I think the best part of the day was when a horse named Inigo Montoya started on course and we all started quoting “Princess Bride” #thefork
— Leslie Threlkeld (@LAThrelkeld) April 8, 2017
“The Princess Bride” is a cult classic film adapted from William Goldman’s novel of the same name. If you grew up in the 90s, you saw the movie too many times to count and likely memorized a string of quotable lines from its endearing characters: the brave romantic hero Westley, beautiful Princess Buttercup, the friendly giant Fezzik and his partner in crime, the indefatigable Inigo Montoya, brilliantly portrayed by actor Mandy Patinkin.
So when a horse named Inigo Montoya left the start box at The Fork Horse Trials last week, myself and several others couldn’t help but throw out a few heartfelt phrases from the movie. I got such a kick out of it, I figured we just had to catch up with this horse and rider pair to learn more about their partnership and how the name came about.
Inigo Montoya is a 7-year-old Thoroughbred gelding owned and ridden by 17-year-old Ava Cox of Seattle, Wa. Ava met “Amigo” last year when she had gone to California in search of her next horse. “I was looking for a young one to bring up. We had talked about getting a horse that was already doing a one-star and had been there, done that. But I had just sold a packer I purchased when I was younger and I wanted to get something young without a lot of miles,” Ava said.
“We didn’t even know about Amigo. We went to dinner with a friend and she mentioned a horse that might be for sale. It was a last minute look and almost didn’t happen.”
It was a perfect match right from the start. “When I rode him it just felt right. We meshed really well,” Ava said. “He got me and I got him. Our of probably ten horses we tried, he was the one. He’s so sweet and has the best personality. I think we just got along really well right from the get go.”

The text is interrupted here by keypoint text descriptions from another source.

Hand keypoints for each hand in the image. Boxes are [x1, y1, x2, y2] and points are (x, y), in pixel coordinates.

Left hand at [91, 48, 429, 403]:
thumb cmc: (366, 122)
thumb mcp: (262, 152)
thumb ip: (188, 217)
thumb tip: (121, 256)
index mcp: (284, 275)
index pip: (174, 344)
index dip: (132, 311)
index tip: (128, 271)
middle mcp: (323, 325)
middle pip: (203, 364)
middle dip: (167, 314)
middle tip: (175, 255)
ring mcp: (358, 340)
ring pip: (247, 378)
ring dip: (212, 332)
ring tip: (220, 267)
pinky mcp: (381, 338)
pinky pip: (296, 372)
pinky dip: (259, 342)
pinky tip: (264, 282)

They ran Novice at The Event at Rebecca Farm last summer and then competed at Training for the rest of the year. Ava traveled East with her trainer Jordan Linstedt, who is prepping for Rolex Kentucky, and has enjoyed competing and taking lessons in a new area of the eventing nation. At The Fork, they took the opportunity to run the new Modified level instead of skipping ahead to Preliminary.
“I have kind of become a little bit of a backed off rider and always looking for another stride. Because he’s young I feel like I need to get him to the fence on a perfect stride so I’m a little more controlling,” she said. “The biggest thing is me trusting him to go to the fences, and doing the Modified at Tryon was the first time I was able to do that. Even though the fences were bigger, he was a different horse and paying attention to where he was putting his feet.
“Modified was by far the best decision I could have made because it showed me what I need to be ready for for Preliminary. It was a really good balance between technicality and fence height. I’m really happy with how it turned out and I hope there will be modified levels on the West Coast in the future.”
Ava said she doesn’t want to jeopardize Amigo’s confidence by moving up too soon, so she will continue running Training and Modified where possible with the hope of moving up later this year. “I’d love to go to NAJYRC but I’m not going to change my training with him to meet a goal like that. If he’s ready he’ll move up, but if not there’s no harm. I’m not in a rush.”
As for Amigo’s clever competition name, Ava credits her dad for coming up with it. “He loves that movie,” she laughed. “I didn’t want to name him after a movie but it stuck. I had told my dad he could have first choice on a name and he was so happy when I told him I’d name him (Inigo Montoya).”
Inigo Montoya the character is brave and fiercely loyal to his friends and family. Ava said the name suits her horse perfectly. “He’s such a brave, confident horse. On course he always takes care of me and back at the barn he just wants to hang out with me and cuddle.”
We wish Ava and Amigo the best of luck, and if you see them at a competition be sure to say, “Hello!”